• _SET OF TASKS_
1. Retype the stretch of the travel blog from "Yesterday we saw" through "was having fits.".
2. List the hats that the travel blog names as worn by the writer and Clarice at the clinic in Belize.
3. Write what follows the final sentence of the travel blog.

• _TEXT SHOWN_

______________________________

Finally about 19:30 we pulled into our slip with several friends on hand to help tie us in (and to bring Jarvis aboard for the first time.  We should sleep well tonight.

Tuesday, June 10, 2014

Arrival in Victoria

We just watched as the freighter passed the Victoria Harbour breakwater.  This morning we received the unloading schedule and we will be in Belize Thursday when Salish Aire finally gets wet in the Salish Sea.  The current plan is to have the shipping company tie her up in Victoria until we return.

Monday, June 9, 2014

Off to Belize with no Boat in Sight

Yesterday we saw a glimmer of hope as the freighter carrying Salish Aire moved past the center of the storm and started to gain speed - then this morning it showed a path that went north then west then southwest.  Something wasn't right.  Sure enough we got an email from the shipping company that the main engine was having fits.

 Getting it here by Wednesday (it is now Monday) wasn't just a matter of convenience but all of our plans had assumed that we would pick up the boat and bring it down ourselves (with some help from a very patient volunteer captain and crew). The problem is we have to leave for Belize Wednesday evening.  The plan is now out the door and our anxiety sky high.

So why Belize, now?  Back in 2004, Clarice and I spent a year volunteering at Hillside Heath Care Clinic in the southern tip of Belize ( http://hillsidebelize.org/ ).  While there we wore our RN hats, teacher hats, pharmacist hats, computer programer hats, etc..  We also met a local Maya woman who was obviously very bright, very dedicated, and determined to become a nurse.  She had gotten some support to start correspondence school to finish our equivalence of high school but that source ran out of money so we asked a couple of churches to help support her. A decade has passed and she is going to graduate next Saturday with her Bachelors of Nursing degree from the University of Belize and we plan to be there to cheer her on.  I'm sure other Mayan women from the villages have gone to the university but I'm also very sure that they are incredibly rare as few young women we encountered in our year of working with them ever even considered higher education (AKA our high school) as a choice they had.  We are very very proud of Margery and look forward to seeing her again.

______________________________

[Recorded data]
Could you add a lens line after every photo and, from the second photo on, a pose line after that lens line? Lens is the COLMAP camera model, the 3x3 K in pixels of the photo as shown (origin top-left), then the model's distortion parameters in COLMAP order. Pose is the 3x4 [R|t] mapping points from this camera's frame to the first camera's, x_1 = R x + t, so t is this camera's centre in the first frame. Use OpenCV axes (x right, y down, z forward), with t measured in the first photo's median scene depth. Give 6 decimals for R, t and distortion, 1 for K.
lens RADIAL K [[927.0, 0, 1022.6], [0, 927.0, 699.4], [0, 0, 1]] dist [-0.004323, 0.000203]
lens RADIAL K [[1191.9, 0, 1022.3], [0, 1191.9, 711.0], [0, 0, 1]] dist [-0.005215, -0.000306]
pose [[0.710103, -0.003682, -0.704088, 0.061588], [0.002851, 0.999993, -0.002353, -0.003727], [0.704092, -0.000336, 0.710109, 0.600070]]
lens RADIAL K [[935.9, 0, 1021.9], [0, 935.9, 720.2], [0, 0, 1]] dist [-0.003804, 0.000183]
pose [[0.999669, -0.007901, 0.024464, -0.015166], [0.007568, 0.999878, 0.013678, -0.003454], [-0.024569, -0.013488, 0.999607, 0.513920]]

______________________________

• _ANSWER LIST_
1.
Yesterday we saw a glimmer of hope as the freighter carrying Salish Aire moved past the center of the storm and started to gain speed - then this morning it showed a path that went north then west then southwest.  Something wasn't right.  Sure enough we got an email from the shipping company that the main engine was having fits.

2. RN hats, teacher hats, pharmacist hats, computer programer hats

3.
So back to the boat:  This afternoon we have been on the phone with our outstanding "even after the sale" boat broker, Don Kohlmann, and Raven Offshore Yacht Shipping and believe we have a plan that will get Salish Aire tied up awaiting our return.  Our heart rates have returned to normal for at least a day or so.

Thursday, June 5, 2014

Weather Gets in the Way

We continue to wait impatiently for the delivery of Salish Aire.  We have a pick-up team ready to head to British Columbia on short notice, our slip is waiting empty (and paid for) in Everett, but no boat yet.  The AAL Dalian was keeping a very tight schedule all of the way from Florida to Ensedada Mexico but since then the winds of the west coast off California have become a major issue for even an ocean going freighter.  This morning the Dalian is virtually at a stand still with 40 knot winds ahead of it and intermittent gales forecast for the foreseeable future until it gets well up the  Oregon coast (it is currently north of San Francisco).

We are also trying to prepare for a 10 day trip to Belize which we have been planning since 2004 when we left a year long volunteer posting at a clinic in the southern part of the country.  At that time we arranged to be the conduit and conductors of funding from a couple of churches to keep Margery Cho of the Maya village of Crique Jute in school.  Next week she will graduate with a Bachelors Degree in nursing.  I expect this will make her one of only a very very tiny handful of Belize Mayans (ESPECIALLY women) who have gone to college and I would guess maybe 10 or fewer RN's in the country that are native speakers of a Mayan dialect.

We really did not expect the boat plan and the Belize plan to every overlap and yet here we are.  Hopefully the next posting will include photos of Salish Aire floating in the Salish Sea.

In the mean time we continue to be very very grateful of our friends John and Laurie who continue to share their house despite the death this week of Laurie's father providing them with their own "life's challenges".